Lydia Kallipoliti speaks at UB's Hayes Hall.
Kallipoliti also explored the history of ecology through two threads – climate and home. Climate was examined from a perspective of modernism and climatic control, citing examples throughout history of our efforts to control nature and the environment for the sake productivity, progress, and a rather narrow definition of comfort. The topic of home was explored through the lens of the home economy movement of the 19th century – “it’s one of my favorites because it’s full of women designers” – discussing the impact of gender divisions on the very definition of ecology and its relationship with the home as well as movements in the ‘60s and ‘70s that strove to create self-sustaining homesteads meant to take control back from the State.
Finally, circling back once again to the title of the book, Kallipoliti brought attention to her use of the word “cyclopedia” in lieu of “encyclopedia.” This very conscious word choice reflects the themes of collective exploration, open mindedness, and evolution of thought that were present throughout her talk. She explained, “To me, cycling knowledge is different than encircling it. Cycling denotes a feedback loop of ideas and practices that circulate and travel in distinct orbits with definite points of semantic gravity. It also suggests a journey rather than a singular critical perspective…On the other hand, encirclement is a mental and political construct that allows all things to be incorporated into controllable and determined worldviews.”
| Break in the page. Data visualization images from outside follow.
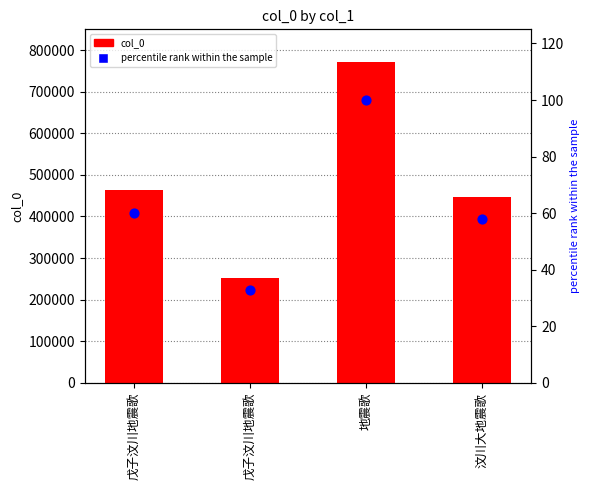

What are all the series names shown in the legend?

col_0, percentile rank within the sample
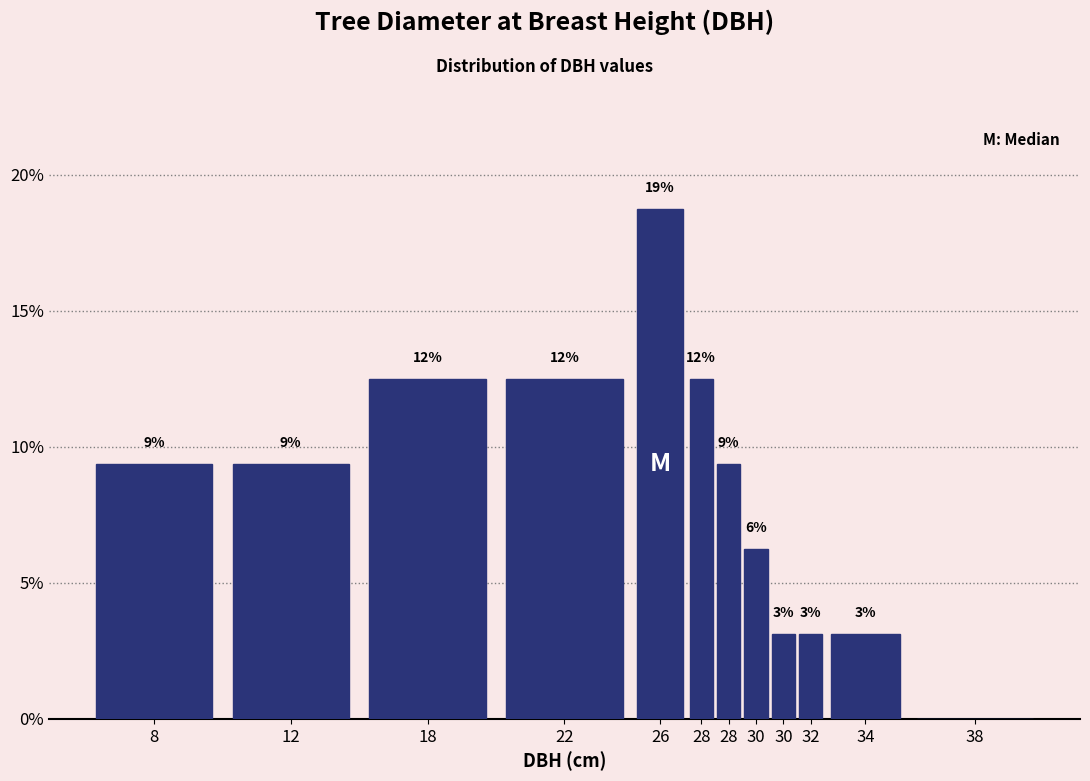

Are the bars horizontal?

No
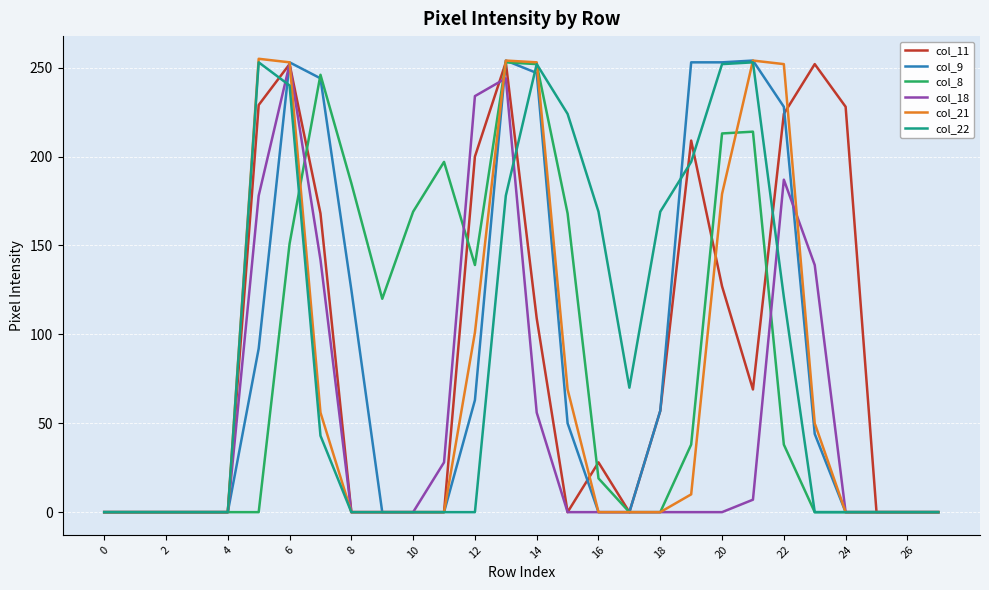

What is the maximum value shown in the chart?

255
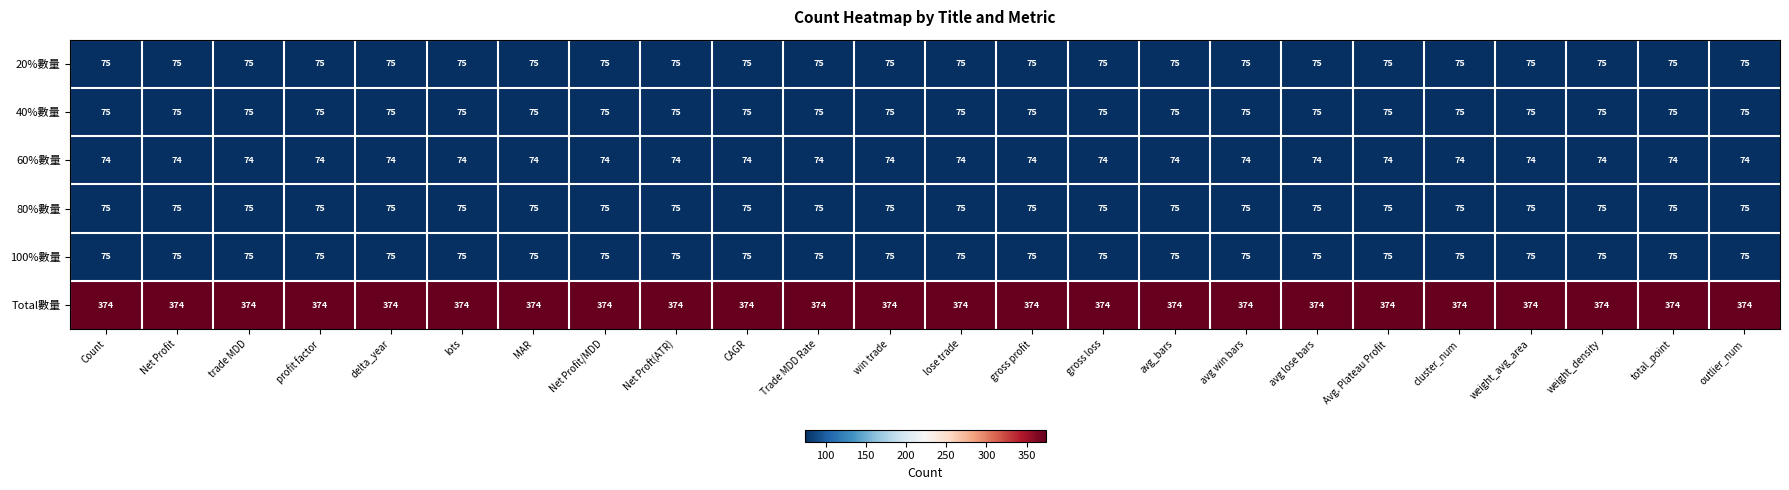

What is the difference between the highest and lowest values at Net Proft(ATR)?

300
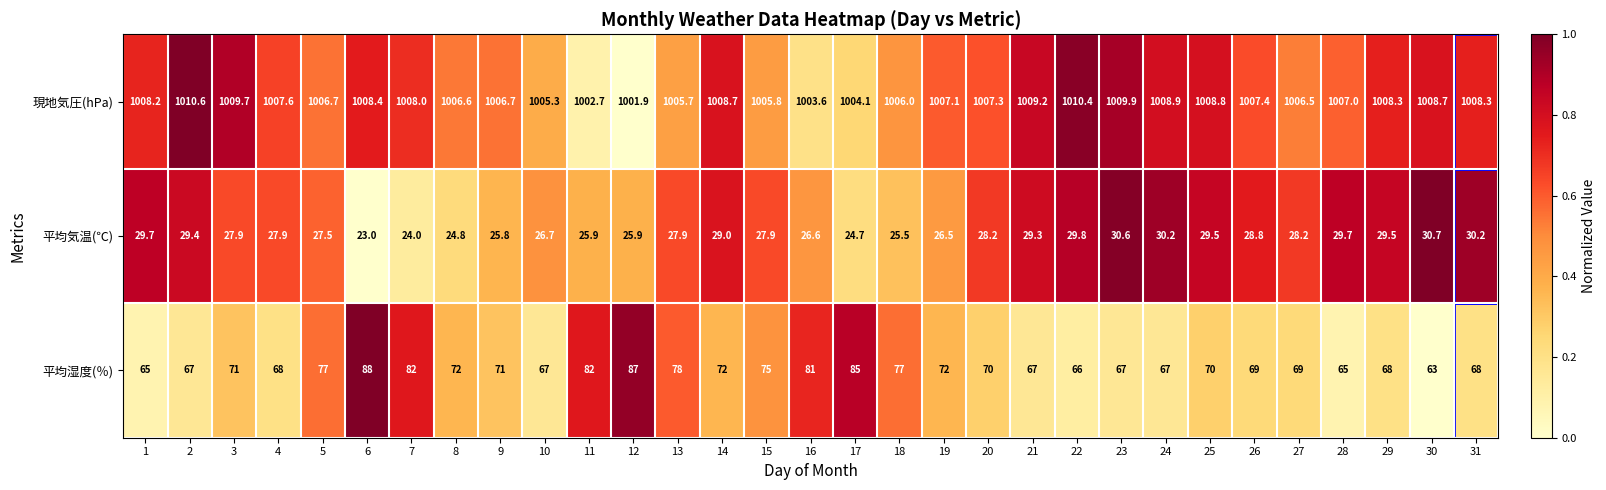

Where does the 平均湿度(％) series first go above 70?

3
This distinction is important because, as Kallipoliti stated in conclusion, “Ecology is not one thing. Like water, which exists in various material states and whose power can both instill and destroy life, ecological design comprises a universe of fragmented worldviews and their constellations. It is a cloud of stories about human and non-human agencies and the ways in which they encounter the Earth, correlate with its parts, nurture it, or are nurtured by it. It is enveloped by ghosts and ideas of what the world should be, engineered fantasy of interconnectedness of all things, circular reasoning, and the idealization of the natural.”